Common Types of Anti-Virus Software

The most common types of anti-virus software are designed to run on a single computer or smart phone. They search for malware to prevent it from doing damage and remove it. Microsoft Windows includes Microsoft's Windows Defender anti-virus software, and other software is available from companies such as Symantec, McAfee and Malwarebytes.

Many anti-virus vendors make versions of their products for various common operating systems, including Microsoft Windows, Apple macOS, Linux and the smart phone operating systems Android and iOS. Some free anti-virus software is available, some is available for a single purchase, and some is available on a subscription basis with updates to handle new types of viruses and malware as they appear.


Differing Approaches to Anti-Virus Software

Traditionally, anti-virus software uses what are called malware signatures, which are digital fingerprints of malicious software, to detect and disable unwanted programs before they can do damage. This approach works well at eliminating known viruses, but it has limitations when handling new attacks from previously unknown malware because anti-virus developers haven't incorporated the virus signatures into their products.

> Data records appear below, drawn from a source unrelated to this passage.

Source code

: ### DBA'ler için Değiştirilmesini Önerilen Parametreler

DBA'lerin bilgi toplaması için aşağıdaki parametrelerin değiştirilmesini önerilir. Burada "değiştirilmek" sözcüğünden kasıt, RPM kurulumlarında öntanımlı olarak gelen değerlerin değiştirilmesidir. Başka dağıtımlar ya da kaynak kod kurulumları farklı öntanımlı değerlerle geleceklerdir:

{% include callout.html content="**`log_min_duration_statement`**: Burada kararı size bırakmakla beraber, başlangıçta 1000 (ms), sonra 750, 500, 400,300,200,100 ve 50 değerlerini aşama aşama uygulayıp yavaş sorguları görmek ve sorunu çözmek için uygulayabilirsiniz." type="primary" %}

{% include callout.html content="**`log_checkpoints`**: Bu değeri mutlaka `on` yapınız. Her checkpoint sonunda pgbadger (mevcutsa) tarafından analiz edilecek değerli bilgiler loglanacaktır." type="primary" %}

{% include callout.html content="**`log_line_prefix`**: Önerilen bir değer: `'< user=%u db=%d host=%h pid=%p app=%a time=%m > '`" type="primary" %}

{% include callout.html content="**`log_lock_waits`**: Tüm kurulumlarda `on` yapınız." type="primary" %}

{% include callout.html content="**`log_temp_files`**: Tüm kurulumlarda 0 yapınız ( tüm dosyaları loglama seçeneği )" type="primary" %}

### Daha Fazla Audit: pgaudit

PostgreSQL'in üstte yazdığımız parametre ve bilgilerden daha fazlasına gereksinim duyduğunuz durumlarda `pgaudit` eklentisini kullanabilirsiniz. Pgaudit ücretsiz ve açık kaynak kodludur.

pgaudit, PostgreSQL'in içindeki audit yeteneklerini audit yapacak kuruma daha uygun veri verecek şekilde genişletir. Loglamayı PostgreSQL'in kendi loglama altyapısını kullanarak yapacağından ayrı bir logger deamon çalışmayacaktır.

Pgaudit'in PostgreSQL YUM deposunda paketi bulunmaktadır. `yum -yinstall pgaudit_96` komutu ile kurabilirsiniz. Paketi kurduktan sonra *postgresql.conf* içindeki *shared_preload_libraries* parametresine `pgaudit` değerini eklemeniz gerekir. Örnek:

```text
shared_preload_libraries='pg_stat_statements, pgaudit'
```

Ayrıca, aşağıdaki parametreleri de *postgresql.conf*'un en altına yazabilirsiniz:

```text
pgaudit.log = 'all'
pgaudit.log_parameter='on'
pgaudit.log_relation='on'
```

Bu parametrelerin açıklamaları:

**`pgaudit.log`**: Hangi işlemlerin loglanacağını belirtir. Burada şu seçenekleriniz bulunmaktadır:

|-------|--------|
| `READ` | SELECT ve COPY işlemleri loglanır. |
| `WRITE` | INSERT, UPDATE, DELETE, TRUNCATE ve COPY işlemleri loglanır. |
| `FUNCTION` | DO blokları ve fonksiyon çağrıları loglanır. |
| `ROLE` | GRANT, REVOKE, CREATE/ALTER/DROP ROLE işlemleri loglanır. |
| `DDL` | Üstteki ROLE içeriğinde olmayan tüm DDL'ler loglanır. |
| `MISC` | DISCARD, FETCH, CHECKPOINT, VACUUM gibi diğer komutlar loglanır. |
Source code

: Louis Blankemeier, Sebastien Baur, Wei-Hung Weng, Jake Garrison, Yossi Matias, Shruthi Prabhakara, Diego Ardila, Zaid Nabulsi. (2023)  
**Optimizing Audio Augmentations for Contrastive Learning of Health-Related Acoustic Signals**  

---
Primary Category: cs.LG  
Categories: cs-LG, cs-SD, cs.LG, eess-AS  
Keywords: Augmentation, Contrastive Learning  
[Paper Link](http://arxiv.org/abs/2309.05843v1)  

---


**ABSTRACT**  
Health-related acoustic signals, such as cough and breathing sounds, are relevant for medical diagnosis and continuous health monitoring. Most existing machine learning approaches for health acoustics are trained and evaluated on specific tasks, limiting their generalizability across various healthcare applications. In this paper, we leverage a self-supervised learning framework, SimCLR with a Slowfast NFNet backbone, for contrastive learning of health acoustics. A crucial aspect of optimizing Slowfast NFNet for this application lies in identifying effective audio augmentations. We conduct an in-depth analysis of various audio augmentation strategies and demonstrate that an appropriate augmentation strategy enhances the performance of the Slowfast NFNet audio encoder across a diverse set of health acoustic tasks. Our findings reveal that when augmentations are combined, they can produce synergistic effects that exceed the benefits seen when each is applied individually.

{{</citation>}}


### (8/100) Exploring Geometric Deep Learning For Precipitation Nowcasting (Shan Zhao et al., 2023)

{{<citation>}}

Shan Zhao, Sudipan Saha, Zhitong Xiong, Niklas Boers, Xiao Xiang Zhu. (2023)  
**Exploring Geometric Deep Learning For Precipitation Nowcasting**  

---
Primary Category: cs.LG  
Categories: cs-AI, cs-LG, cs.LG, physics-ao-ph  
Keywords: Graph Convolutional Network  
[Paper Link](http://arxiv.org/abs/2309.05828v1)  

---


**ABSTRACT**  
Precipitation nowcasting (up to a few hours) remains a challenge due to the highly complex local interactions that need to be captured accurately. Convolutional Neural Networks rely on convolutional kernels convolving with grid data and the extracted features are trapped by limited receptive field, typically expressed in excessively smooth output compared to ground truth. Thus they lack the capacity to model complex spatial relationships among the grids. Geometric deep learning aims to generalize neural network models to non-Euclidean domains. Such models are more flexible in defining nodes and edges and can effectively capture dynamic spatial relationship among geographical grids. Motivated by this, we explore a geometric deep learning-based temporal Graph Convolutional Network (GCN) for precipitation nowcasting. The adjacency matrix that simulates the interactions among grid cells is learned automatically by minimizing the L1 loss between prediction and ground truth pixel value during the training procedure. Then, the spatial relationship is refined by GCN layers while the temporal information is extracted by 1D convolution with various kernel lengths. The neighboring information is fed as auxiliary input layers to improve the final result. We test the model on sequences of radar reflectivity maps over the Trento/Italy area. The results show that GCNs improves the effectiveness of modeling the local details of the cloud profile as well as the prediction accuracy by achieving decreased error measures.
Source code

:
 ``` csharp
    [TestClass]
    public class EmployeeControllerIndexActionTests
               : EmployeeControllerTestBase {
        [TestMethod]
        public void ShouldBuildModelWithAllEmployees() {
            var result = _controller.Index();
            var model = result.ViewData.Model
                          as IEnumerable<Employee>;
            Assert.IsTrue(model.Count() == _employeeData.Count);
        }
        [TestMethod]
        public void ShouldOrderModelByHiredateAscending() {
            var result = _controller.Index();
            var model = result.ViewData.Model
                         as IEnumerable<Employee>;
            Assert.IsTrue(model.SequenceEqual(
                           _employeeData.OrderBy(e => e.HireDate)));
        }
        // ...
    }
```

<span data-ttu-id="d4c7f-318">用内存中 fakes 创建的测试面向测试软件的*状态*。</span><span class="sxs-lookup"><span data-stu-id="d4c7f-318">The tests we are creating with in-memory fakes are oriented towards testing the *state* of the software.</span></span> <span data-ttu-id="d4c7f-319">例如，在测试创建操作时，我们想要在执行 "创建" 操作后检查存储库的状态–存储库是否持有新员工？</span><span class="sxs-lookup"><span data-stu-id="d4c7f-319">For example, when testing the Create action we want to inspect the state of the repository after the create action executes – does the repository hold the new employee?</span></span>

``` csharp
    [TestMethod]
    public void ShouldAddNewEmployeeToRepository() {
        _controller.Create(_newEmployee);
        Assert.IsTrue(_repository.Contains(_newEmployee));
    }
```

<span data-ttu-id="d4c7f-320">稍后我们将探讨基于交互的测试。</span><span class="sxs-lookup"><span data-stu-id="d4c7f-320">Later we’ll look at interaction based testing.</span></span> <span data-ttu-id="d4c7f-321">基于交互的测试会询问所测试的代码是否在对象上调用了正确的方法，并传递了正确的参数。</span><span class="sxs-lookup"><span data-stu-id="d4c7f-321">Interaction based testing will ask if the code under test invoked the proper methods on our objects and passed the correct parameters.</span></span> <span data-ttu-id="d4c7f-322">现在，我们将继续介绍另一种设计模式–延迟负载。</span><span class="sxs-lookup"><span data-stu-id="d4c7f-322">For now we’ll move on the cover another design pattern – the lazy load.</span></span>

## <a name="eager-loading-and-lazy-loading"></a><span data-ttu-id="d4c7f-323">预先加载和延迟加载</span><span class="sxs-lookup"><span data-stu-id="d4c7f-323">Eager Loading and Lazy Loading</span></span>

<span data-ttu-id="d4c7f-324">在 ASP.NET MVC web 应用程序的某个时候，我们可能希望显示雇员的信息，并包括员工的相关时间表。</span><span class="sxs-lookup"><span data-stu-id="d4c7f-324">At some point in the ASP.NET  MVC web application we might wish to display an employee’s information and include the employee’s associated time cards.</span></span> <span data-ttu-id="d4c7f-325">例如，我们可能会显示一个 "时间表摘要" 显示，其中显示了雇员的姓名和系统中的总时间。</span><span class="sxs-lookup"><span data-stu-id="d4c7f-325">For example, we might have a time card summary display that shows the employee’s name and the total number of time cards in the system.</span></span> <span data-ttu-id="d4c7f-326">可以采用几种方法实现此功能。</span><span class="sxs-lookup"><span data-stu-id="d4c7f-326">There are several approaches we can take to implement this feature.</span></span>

Other types of anti-virus software attempt to monitor software and computers for unusual behavior, such as sudden bursts of data usage, attempts to access wide swaths of files on a hard drive or connections to unfamiliar sites. Some newer types also use machine learning techniques to determine what looks like normal behavior on a computer or network and limit activities by programs or computers that are acting strangely. Some of this security software is designed to run across an entire commercial network rather than running independently on separate devices.


Anti-virus software is commonly included in email services, where it scans message attachments for suspicious files. Email is a common way for viruses to spread from computer to computer. Anti-virus software is also available for corporate firewall computers, where it can detect suspicious code attempting to either enter or exit the network, ideally before it does harm.